___ Extract provided

Blood vessel growth (angiogenesis) has been shown to be an important factor in diseases from diabetes to cancer. Understanding how the process is regulated, especially in the brain and retina, may yield new treatments for many eye and other central nervous system diseases.

Funded by a Stein Innovation Award “from Research to Prevent Blindness (RPB), David Antonetti, Ph.D., is advancing a novel hypothesis that sheds new and important light on neural-angiogenesis.

When looking for genes uniquely expressed in the blood vessels of the retina and brain, Dr. Antonetti and post-doctoral research fellow Andreia Goncalves, Ph.D., were intrigued to find FLVCR2. A mutated form of FLVCR2 is known to drive the development of Fowler Syndrome, a rare and deadly prenatal disorder that halts the growth of blood vessels but only those in the brain and the retina, with no impact on angiogenesis elsewhere in the embryo.

Since the FLCVR2 gene codes for a transporter of heme, Drs. Antonetti and Goncalves employed various gene editing and analysis tools in cell culture and animal models to explore a novel hypothesis: that heme contributes to the control of blood vessel growth.

Heme is recognized primarily as a component of hemoglobin in red blood cells that carry oxygen. However, heme also contributes to a wide range of functions in other cells, including the regulation of gene expression and the production of energy by mitochondria.

Studies performed by Dr. Goncalves revealed that by reducing heme content in retinal endothelial cells, the blood vessel cells grew markedly faster. By adding heme back to the cells, this process was reversed.

“These and additional studies provide strong evidence that a variation in heme content in retinal and brain endothelial cells acts like a rheostat,” explains Antonetti, “signaling blood vessels whether, how, and how much to grow.”

Further studies are planned in the Antonetti lab to explore the link between FLVCR2, endothelial heme content and brain/ retinal angiogenesis. This has the potential to profoundly impact the identification and development of new therapeutic targets for a number of blinding eye diseases and neurological disorders.

______
___ Supplied material

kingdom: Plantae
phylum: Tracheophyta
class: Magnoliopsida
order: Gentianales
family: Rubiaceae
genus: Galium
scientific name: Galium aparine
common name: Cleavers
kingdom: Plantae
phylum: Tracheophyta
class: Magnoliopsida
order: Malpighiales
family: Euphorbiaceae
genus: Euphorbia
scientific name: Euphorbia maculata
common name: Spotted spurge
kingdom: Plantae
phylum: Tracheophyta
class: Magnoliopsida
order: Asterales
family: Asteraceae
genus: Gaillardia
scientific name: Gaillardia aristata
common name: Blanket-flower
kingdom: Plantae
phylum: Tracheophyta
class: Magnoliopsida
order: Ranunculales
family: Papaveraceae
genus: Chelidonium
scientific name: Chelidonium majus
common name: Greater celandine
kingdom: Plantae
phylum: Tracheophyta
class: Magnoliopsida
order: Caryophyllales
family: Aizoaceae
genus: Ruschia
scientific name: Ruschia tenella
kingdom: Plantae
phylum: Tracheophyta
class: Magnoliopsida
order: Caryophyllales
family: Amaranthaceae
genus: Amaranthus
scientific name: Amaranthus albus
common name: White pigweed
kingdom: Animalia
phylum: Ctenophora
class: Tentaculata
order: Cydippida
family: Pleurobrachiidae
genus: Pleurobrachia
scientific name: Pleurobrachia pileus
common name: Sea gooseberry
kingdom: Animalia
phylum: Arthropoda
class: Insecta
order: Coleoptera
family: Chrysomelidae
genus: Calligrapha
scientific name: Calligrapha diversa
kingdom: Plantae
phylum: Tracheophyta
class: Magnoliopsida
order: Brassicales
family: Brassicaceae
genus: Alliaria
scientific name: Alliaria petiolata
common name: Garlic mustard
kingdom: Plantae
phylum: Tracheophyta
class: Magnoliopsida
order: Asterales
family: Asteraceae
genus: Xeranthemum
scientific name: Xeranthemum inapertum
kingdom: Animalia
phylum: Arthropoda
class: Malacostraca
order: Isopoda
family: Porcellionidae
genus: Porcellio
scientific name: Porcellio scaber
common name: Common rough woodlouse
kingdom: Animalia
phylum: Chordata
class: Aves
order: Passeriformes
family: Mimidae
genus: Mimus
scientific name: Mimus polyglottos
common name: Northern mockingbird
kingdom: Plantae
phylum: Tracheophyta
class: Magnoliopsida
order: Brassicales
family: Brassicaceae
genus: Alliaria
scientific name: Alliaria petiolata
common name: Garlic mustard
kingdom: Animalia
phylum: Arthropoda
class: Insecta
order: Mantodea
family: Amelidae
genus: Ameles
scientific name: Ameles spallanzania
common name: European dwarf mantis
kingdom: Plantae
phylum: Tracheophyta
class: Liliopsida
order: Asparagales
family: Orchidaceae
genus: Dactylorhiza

______

● **Tasks for this exercise**:
• 1. Answer these questions about the passage on heme and blood vessel growth.
(a) Which award funds David Antonetti's work, and from which organization?
(b) Fowler Syndrome halts the growth of blood vessels in which two places?
(c) What happened to retinal endothelial cells when their heme content was reduced?
• 2. Please write out the part of the passage on heme and blood vessel growth starting with "Funded by a" and going on through "in the embryo.", substituting "this syndrome" for "Fowler Syndrome".

● **Expected outputs**:
• 1.
(a) A Stein Innovation Award from Research to Prevent Blindness (RPB).
(b) The brain and the retina.
(c) They grew markedly faster.

• 2.
Funded by a Stein Innovation Award “from Research to Prevent Blindness (RPB), David Antonetti, Ph.D., is advancing a novel hypothesis that sheds new and important light on neural-angiogenesis.

When looking for genes uniquely expressed in the blood vessels of the retina and brain, Dr. Antonetti and post-doctoral research fellow Andreia Goncalves, Ph.D., were intrigued to find FLVCR2. A mutated form of FLVCR2 is known to drive the development of this syndrome, a rare and deadly prenatal disorder that halts the growth of blood vessels but only those in the brain and the retina, with no impact on angiogenesis elsewhere in the embryo.